■ **To-do item**
In the entries that follow, the line with "oss i stolpen." opens the range and the line with "ra en praktisk detalj – den är både stödjande" closes it; repeat that range exactly, both lines included.

■ **Provided entries**
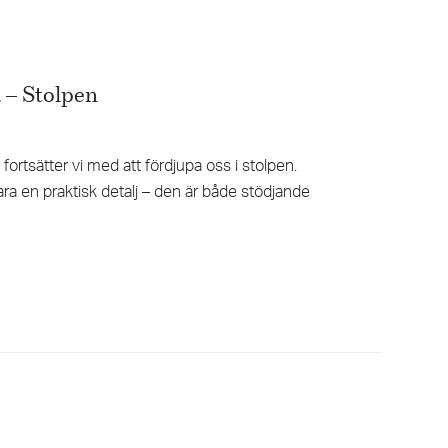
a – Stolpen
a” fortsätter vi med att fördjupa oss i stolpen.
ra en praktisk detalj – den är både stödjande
...
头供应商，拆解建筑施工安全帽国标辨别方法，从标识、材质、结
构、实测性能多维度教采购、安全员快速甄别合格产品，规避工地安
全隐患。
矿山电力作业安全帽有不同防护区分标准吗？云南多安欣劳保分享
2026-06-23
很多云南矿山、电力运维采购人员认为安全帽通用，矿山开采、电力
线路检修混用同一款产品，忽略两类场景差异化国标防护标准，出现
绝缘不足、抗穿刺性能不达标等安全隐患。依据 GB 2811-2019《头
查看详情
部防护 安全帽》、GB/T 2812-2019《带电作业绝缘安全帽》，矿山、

■ **Solution for this problem**
a” fortsätter vi med att fördjupa oss i stolpen.
ra en praktisk detalj – den är både stödjande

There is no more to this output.